__What is needed__
Output only the lines that run from the one with "nose: (254, 224)" to the final line of the material, exactly as they are written.

__Exercise material__
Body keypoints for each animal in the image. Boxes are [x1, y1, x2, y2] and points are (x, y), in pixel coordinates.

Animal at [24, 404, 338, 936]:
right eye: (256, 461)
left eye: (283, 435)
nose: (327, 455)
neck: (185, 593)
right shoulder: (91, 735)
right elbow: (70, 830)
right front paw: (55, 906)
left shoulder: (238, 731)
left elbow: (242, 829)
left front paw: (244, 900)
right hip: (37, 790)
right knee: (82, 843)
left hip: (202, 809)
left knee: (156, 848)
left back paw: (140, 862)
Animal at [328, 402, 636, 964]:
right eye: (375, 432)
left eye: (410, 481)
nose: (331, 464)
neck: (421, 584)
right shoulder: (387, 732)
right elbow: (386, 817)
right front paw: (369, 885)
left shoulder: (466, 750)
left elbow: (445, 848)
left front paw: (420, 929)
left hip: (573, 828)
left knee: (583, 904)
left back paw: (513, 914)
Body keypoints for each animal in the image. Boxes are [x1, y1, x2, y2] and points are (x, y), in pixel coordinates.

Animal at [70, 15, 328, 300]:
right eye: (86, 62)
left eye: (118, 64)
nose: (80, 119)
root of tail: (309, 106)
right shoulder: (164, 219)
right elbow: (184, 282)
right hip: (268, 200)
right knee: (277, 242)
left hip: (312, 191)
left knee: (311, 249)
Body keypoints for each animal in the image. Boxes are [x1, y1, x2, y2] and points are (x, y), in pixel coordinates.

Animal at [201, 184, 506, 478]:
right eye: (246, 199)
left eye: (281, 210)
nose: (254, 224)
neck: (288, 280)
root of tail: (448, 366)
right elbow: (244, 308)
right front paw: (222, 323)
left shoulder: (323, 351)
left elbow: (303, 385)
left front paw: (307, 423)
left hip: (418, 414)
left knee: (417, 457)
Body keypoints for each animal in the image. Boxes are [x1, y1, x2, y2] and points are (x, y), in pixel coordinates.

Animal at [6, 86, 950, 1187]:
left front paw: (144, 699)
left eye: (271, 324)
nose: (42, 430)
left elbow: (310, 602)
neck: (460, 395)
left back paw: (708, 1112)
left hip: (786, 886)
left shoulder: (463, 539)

__Problem solution__
nose: (254, 224)
neck: (288, 280)
root of tail: (448, 366)
right elbow: (244, 308)
right front paw: (222, 323)
left shoulder: (323, 351)
left elbow: (303, 385)
left front paw: (307, 423)
left hip: (418, 414)
left knee: (417, 457)
Body keypoints for each animal in the image. Boxes are [x1, y1, x2, y2] and points are (x, y), in pixel coordinates.

Animal at [6, 86, 950, 1187]:
left front paw: (144, 699)
left eye: (271, 324)
nose: (42, 430)
left elbow: (310, 602)
neck: (460, 395)
left back paw: (708, 1112)
left hip: (786, 886)
left shoulder: (463, 539)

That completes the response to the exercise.